__PROBLEM DETAILS__. List each line in the data below that contains the string "Cihaz".

:: DATA RECORDS ::

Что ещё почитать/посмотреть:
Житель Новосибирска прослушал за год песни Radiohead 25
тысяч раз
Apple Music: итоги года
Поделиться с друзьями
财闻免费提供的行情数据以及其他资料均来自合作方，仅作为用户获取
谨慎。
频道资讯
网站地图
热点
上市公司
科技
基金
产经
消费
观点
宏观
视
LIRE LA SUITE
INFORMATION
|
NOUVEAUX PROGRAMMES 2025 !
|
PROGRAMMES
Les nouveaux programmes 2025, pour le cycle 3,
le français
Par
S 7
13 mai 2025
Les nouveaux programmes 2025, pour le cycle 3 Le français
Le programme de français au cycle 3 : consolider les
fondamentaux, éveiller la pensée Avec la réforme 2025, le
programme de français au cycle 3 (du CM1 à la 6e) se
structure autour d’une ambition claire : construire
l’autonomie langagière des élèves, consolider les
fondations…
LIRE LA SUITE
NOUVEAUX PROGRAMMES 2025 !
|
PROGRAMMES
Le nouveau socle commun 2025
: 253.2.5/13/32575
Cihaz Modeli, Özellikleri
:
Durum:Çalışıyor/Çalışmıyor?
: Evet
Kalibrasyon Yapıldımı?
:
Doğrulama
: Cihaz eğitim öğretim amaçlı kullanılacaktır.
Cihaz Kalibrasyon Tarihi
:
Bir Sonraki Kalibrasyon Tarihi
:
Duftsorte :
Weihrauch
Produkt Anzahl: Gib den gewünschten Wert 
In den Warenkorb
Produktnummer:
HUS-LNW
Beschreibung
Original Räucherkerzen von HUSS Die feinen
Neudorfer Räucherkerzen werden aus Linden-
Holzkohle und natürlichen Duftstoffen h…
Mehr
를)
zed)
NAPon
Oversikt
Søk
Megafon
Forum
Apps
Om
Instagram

:::

__SOLUTION BELOW__.
Cihaz Modeli, Özellikleri
: Cihaz eğitim öğretim amaçlı kullanılacaktır.
Cihaz Kalibrasyon Tarihi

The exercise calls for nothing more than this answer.